- Kategori
- Futbol
Fenerbahçe - Trabzonspor

Günlerdir beklediğimiz maç sonunda oynandı. Beklemekte ne kadar haklı olduğumuzu ve buna ne kadar deydiğini bize ispatlayan bir derbi izledik Kadıköyde.
Söze Trabzonspor'la başlamak istiyorum; bu dev maça ne kadar iyi hazırlandıklarını, ne kadar iyi konsantre olduklarını, kazanmaya ne kadar inandıklarını, oynadıkları güzel futbol ve bol pozisyonla süslenmiş 90 dakika ile gösterdiler bize. Müsabaka boyunca sahanın her yerinde yaptıkları pres, çağdaş futbol anlayışının gereği olan alan daraltma ve bol pas ile bunun sonucunda final paslarını doğru yerde ve zamanda yaparak seyri gayet keyifli bir maç izlettiler. Kadıköy gibi; deplasman takımlarına çoğu kötü anılar bırakan bir sahada, bu kadar net pozisyona girmek gerçekten kolay kolay görülebilecek bir olay değildir. Bu duruma daha önce defalarca şahit olmuşuzdur. O sahaya gelen rakip takımların ne kadar aciz durumlara düştüklerini, bırakın gol atmayı 90 dakika boyunca elle tutulur bir tane bile gol pozisyonuna giremediklerini, hatta doğru düzgün 3 pas yapamadan maçı bitirdiklerini hepimiz gayet iyi biliriz. Böyle bir ortamda en az 5 tane net gol pozisyonuna girdi dün akşam Trabzonspor. Hem Umut ve Gökhan'ın son vuruşlardaki şansızlık ve birazda beceriksizlikleri, hem de kaleci Volkan'ın üstün konsantrasyon ile kalesinde devleşmesi, belkide Fenerbahçe için Kayserispor maçından sonra tekrar yaşayabileceği bol gollü bir hezimeti engelledi. Ersun Yanal'ın uygun oyun anlayışı, kendi oyun anlayışını rakibe kabul ettirmesi, rakibi iyi analiz ederek oyunu istediği şekilde yönlendirme becerisi ve gerçekten göze hoş gelen futbol oynatma çabasını takdir etmek lazım.
Fenerbahçe; karın ağrıları artarak devam ediyor. Hem kendi sahanda oynuyorsun, o kadar taraftarının önüne çıkıyorsun, hemde tek forvetle oynuyorsun.
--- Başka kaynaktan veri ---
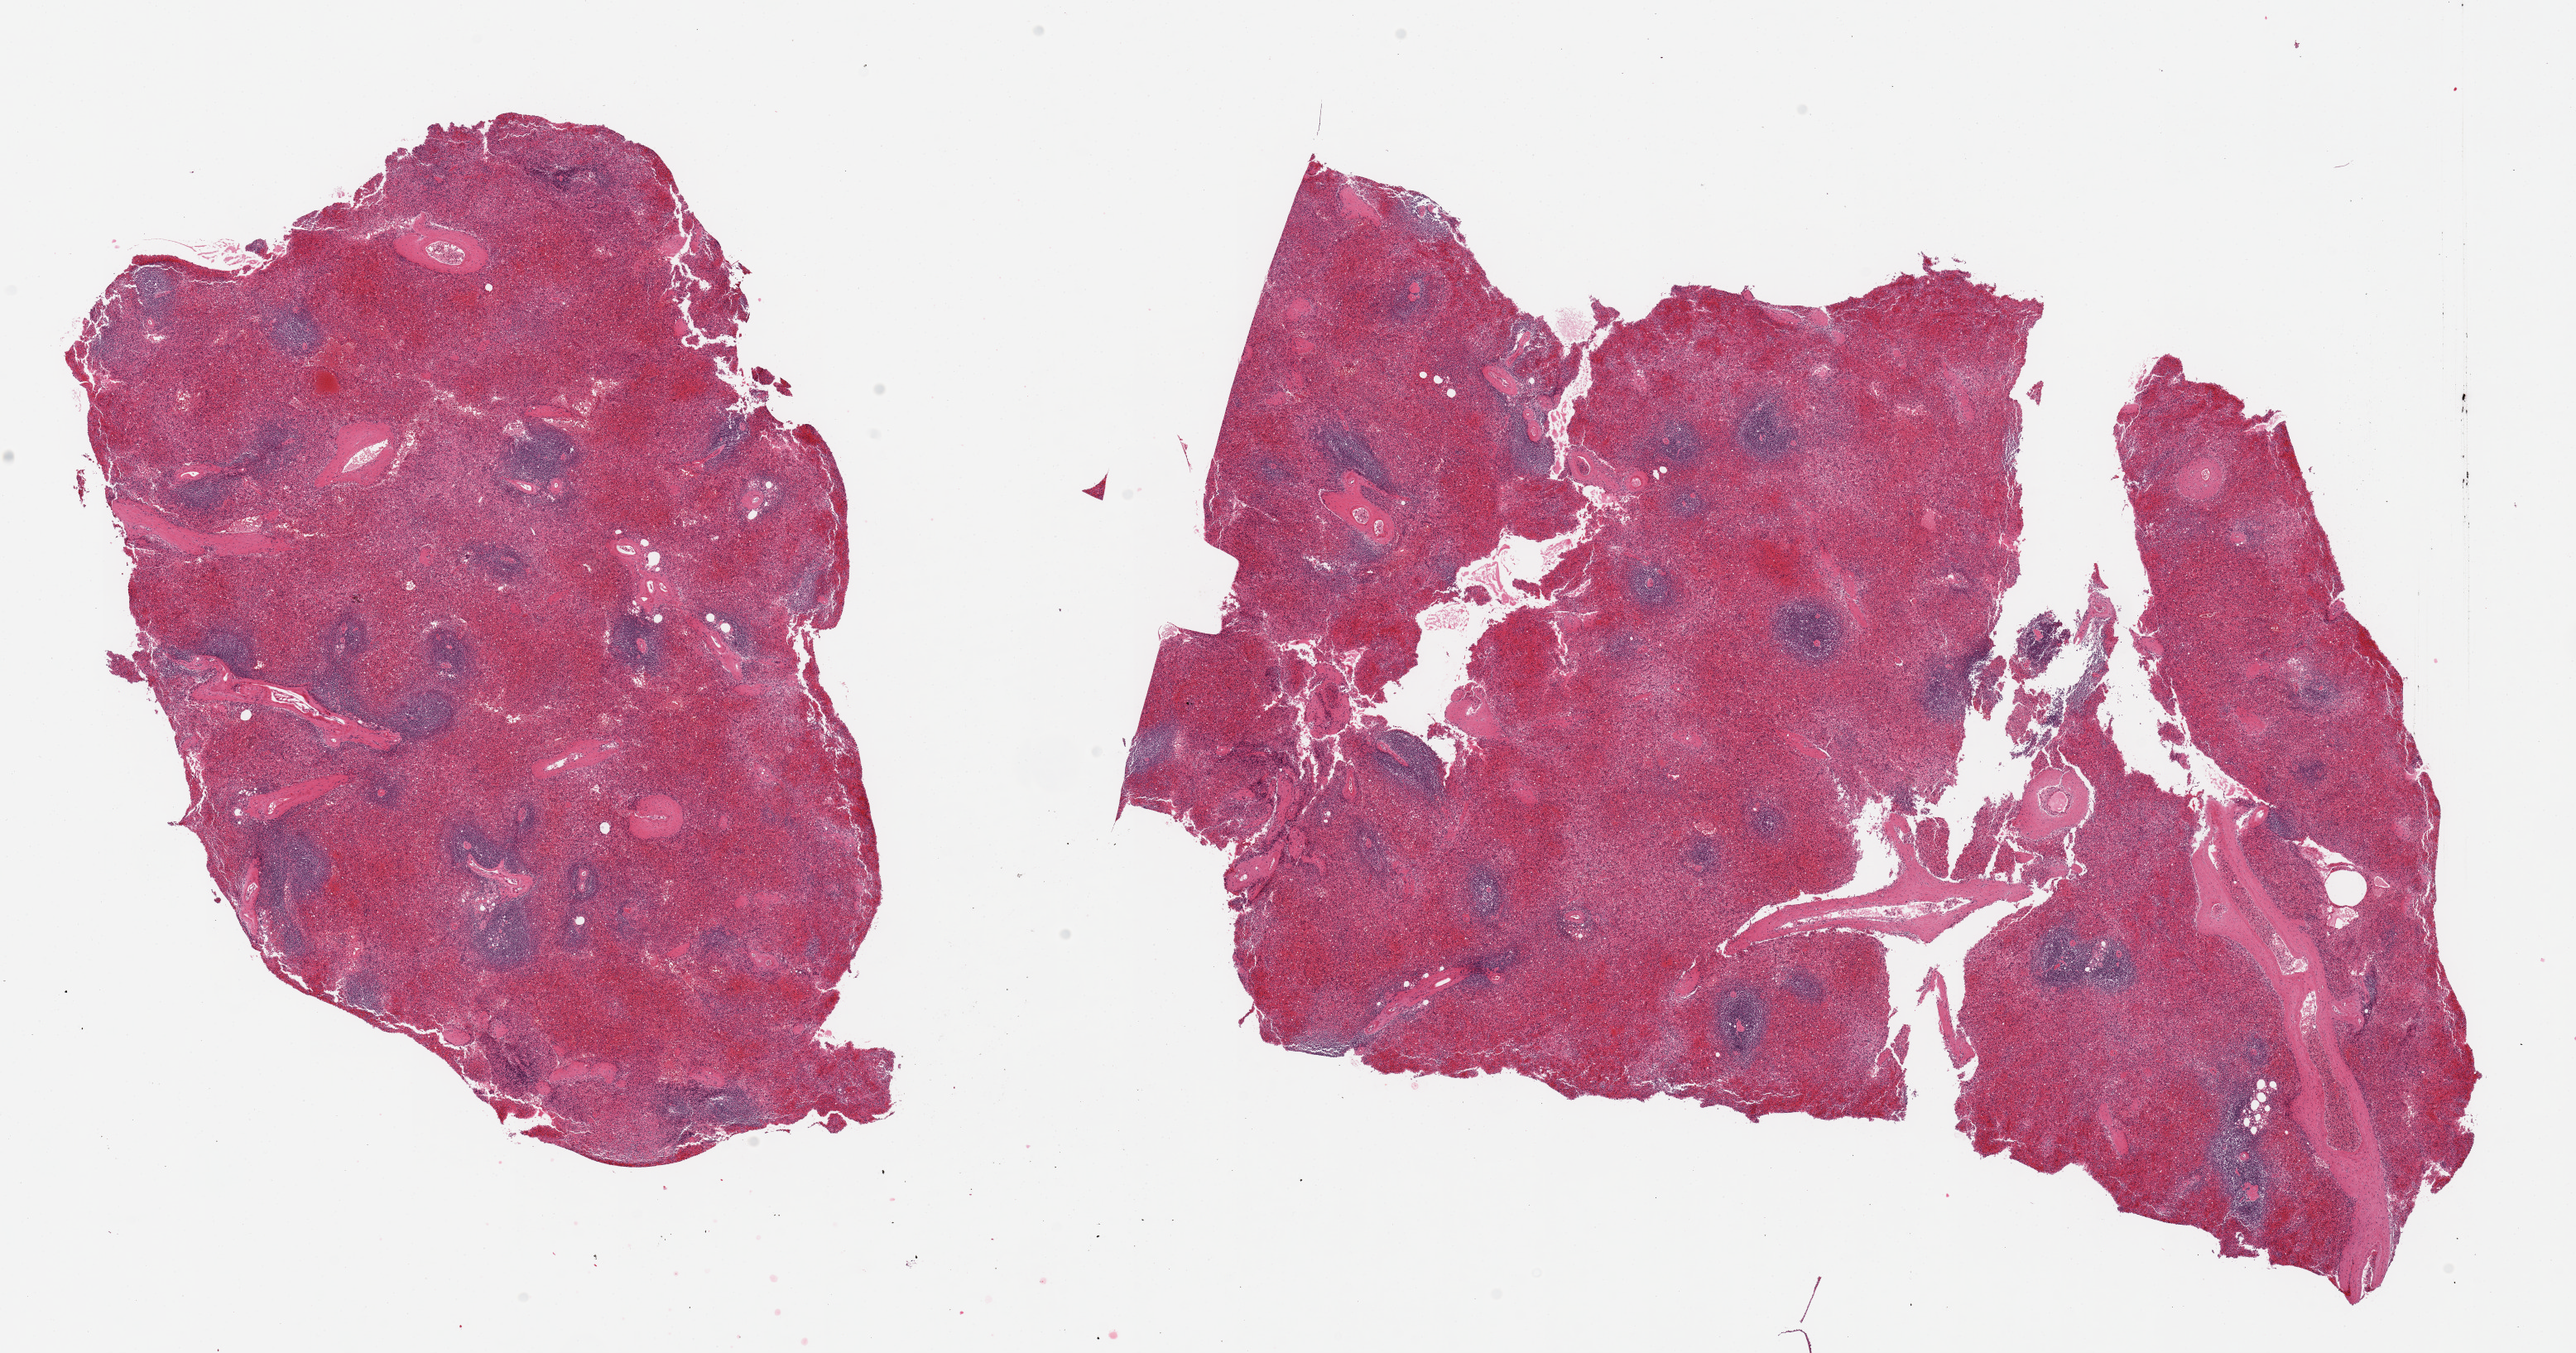
Hematoxylin and eosin (H&E) whole-slide image — shown as a low-resolution overview of the whole scanned area (about 24.6 x 12.9 mm, acquisition: 20x scan). PAXgene-fixed, paraffin-embedded tissue. Target tissue: spleen. Tissue donor sample.
Review note (as recorded): 2 pieces; congestion.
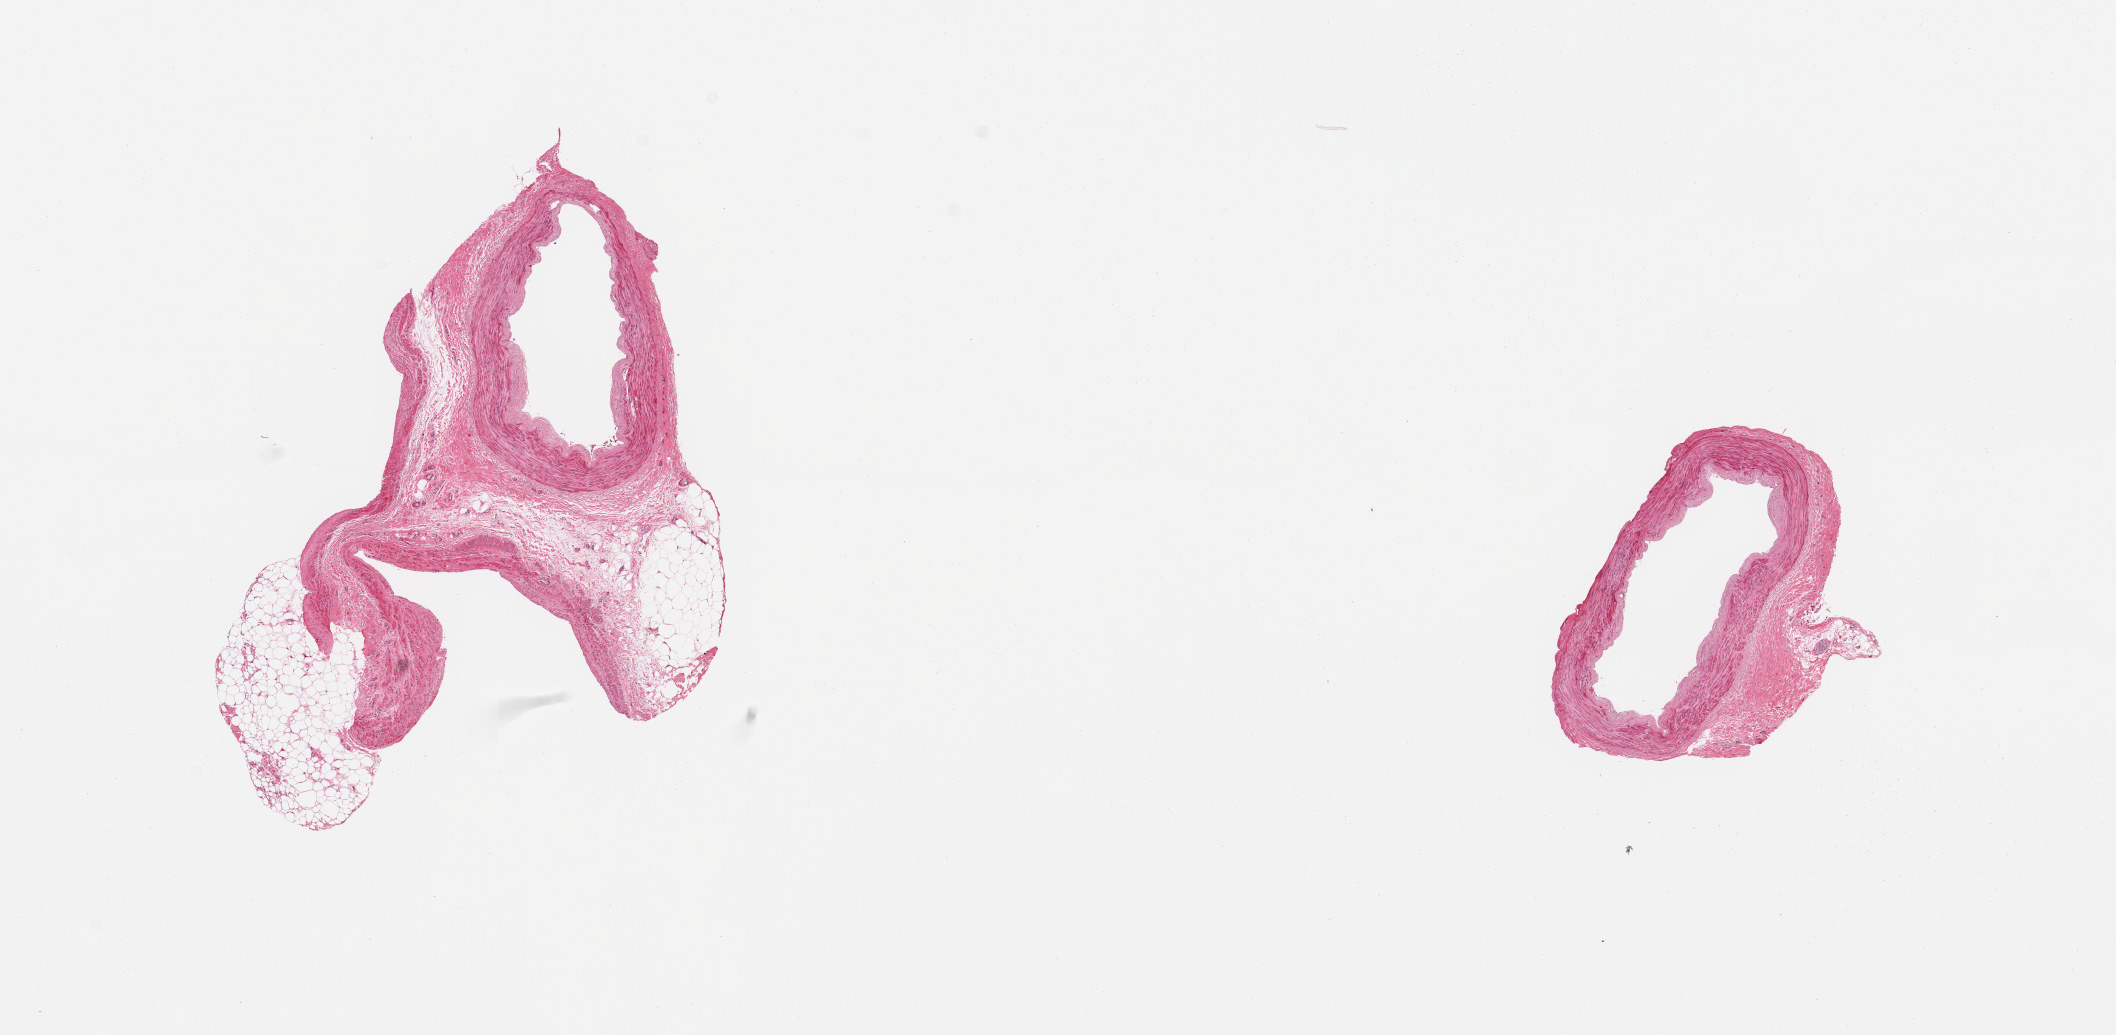
Digitized hematoxylin and eosin (H&E)-stained section — a low-resolution overview of the entire scanned area, about 16.7 x 8.2 mm (from a 20x scan), PAXgene-fixed, paraffin-embedded tissue, target tissue: tibial artery, donor tissue sample. Donor: male.
Review note (as recorded): 2 pieces, ~3x3mm nubbin aderent fibroadipose elements, one section.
Dün akşamki maçın en kilit noktası buydu, böyle bir maçta rakibin böyle verimli bir 1. devre geçirmişken, onların nasıl oynayacağından habersiz olamazsın, rakibinden bu kadar bihaber olamazsın. Sokaktaki çocuğa bile sorsan Trabzonsporun iki forvet ile oynayacağını, Yattara'nın serbest oynayacağını ve orta alanda baskı uygulayacaklarını bilir, ama sen bir türlü bunu anlamadın, çözemedin. Takım oyunundan, kollektif futbol anlayışından çok kişisel becerilere umut bağlayan, duran toplarla sonuca gitmeyi uman bir Fenerbahçe olamaz. Rakibin senin defansın ve orta alanın üzerine böyle bir baskı kurarken, sen elin kolun bağlı izleyemezsin. Orta sahanın bütün yükünü bir oyuncunun üstüne yıkamazsın ve herhangi bir oyuncudan böyle birşey bekleyemezsin. Büyük umutlarla transfer ettiğin bir oyuncuyu forvette tek başına bırakıp, sonra da bütün stata protesto ettiremezsin. Acaba, kalede Volkan böyle üstün performans göstermeseydi, sahada tek ayakta kalan oyuncun Roberto Carlos ilerlemiş yaşına rağmen o kadar atak geliştirmeseydi ne yapacaktın? Olası büyük bir hezimetin altından nasıl kalkacaktın? Hadi sen istifa edip gittin, tarihe yazılacak kötü bir skoru nasıl sileceksin?
Teşekkürler her iki takımın seyircilerine, Trabzonspor takımı ve teknik ekibine, Volkan'a, Roberto Carlos'a ve Selçuk'a. Bize yaşattığınız güzel bir akşam ve futbol ziyafeti için.